BEGIN
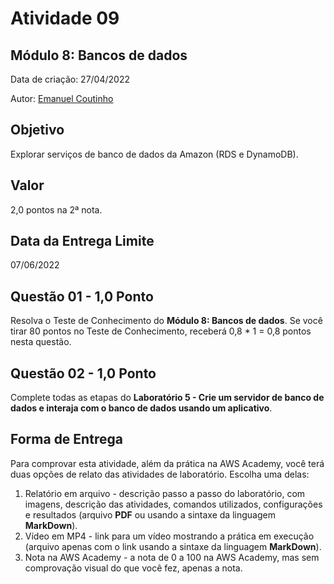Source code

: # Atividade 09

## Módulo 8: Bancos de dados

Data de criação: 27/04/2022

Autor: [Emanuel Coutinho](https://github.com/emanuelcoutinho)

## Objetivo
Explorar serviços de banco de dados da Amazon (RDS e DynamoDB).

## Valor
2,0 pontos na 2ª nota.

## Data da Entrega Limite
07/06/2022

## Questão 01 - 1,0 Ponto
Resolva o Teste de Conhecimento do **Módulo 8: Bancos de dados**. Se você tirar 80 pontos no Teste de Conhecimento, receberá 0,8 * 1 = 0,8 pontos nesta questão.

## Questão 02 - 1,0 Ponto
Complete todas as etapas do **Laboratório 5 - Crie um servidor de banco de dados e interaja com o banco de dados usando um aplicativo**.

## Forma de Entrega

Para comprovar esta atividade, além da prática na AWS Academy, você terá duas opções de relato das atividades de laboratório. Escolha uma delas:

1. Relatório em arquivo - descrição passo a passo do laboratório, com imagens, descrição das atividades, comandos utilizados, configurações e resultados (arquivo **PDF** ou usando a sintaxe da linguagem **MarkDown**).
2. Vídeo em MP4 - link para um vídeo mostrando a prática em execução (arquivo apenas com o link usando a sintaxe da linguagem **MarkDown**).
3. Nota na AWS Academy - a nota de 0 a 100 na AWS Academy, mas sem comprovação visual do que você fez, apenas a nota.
END
BEGIN
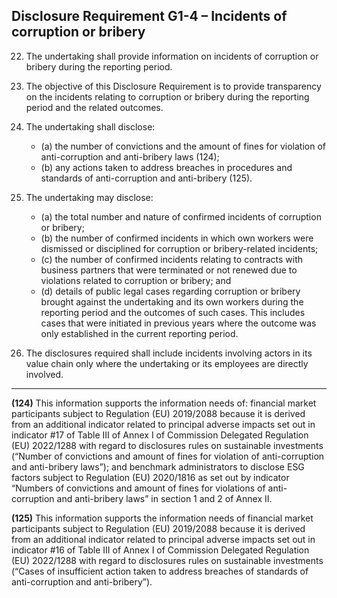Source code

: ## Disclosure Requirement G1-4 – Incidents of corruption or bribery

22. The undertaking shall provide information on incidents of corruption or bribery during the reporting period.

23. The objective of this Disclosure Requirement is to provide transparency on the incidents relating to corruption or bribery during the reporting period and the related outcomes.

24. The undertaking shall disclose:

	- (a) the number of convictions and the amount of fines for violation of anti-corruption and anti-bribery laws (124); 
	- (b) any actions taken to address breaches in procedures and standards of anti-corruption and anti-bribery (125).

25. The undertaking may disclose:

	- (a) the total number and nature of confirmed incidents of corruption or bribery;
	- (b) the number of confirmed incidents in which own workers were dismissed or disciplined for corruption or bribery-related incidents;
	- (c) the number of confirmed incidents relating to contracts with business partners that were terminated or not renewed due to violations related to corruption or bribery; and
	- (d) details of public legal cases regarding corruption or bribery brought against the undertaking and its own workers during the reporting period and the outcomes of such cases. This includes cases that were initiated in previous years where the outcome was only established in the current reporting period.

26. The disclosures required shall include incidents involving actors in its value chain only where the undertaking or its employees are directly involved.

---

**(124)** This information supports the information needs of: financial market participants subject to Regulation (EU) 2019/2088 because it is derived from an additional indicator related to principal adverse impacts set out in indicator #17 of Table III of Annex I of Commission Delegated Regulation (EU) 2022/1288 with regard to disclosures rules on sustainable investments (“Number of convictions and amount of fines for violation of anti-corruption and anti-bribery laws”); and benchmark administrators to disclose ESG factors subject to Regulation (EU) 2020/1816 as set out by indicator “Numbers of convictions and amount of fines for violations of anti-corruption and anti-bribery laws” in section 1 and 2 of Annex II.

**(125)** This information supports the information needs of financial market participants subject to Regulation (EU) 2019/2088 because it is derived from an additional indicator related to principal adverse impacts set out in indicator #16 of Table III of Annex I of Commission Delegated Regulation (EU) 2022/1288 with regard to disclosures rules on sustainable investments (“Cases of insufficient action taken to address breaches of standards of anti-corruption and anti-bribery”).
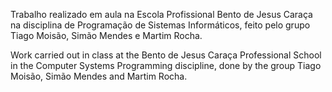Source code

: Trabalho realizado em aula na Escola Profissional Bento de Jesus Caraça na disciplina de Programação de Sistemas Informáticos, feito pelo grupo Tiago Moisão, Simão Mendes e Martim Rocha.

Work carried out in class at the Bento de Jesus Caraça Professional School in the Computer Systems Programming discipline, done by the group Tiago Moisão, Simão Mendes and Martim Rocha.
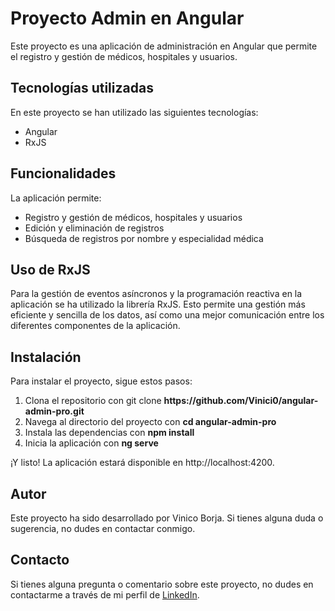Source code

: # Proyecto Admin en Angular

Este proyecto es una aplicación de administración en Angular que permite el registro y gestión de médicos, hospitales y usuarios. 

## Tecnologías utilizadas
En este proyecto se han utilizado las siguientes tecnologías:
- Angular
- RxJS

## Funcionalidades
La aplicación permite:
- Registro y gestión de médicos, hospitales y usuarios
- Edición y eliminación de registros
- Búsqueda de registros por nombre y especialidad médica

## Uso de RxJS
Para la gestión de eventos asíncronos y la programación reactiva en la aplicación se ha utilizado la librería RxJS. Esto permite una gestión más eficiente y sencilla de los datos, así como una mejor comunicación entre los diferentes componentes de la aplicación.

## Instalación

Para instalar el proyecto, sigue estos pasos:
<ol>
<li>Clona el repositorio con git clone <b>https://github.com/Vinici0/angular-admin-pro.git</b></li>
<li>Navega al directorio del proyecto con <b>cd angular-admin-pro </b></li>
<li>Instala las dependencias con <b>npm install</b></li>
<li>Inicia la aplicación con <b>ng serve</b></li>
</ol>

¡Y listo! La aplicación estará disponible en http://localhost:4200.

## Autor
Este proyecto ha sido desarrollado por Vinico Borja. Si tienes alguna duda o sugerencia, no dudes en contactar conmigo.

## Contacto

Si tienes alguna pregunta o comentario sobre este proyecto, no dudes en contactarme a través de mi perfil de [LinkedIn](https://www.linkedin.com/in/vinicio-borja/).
END
WORK TASK » Rewrite the material from the line with "G1-4 – Incidents of corruption or bribery" to the line with "25. The undertaking", changing "undertaking" to "company" and leaving everything else the same.

RESULT OF THIS EXERCISE »
: ## Disclosure Requirement G1-4 – Incidents of corruption or bribery

22. The company shall provide information on incidents of corruption or bribery during the reporting period.

23. The objective of this Disclosure Requirement is to provide transparency on the incidents relating to corruption or bribery during the reporting period and the related outcomes.

24. The company shall disclose:

	- (a) the number of convictions and the amount of fines for violation of anti-corruption and anti-bribery laws (124); 
	- (b) any actions taken to address breaches in procedures and standards of anti-corruption and anti-bribery (125).

25. The company may disclose:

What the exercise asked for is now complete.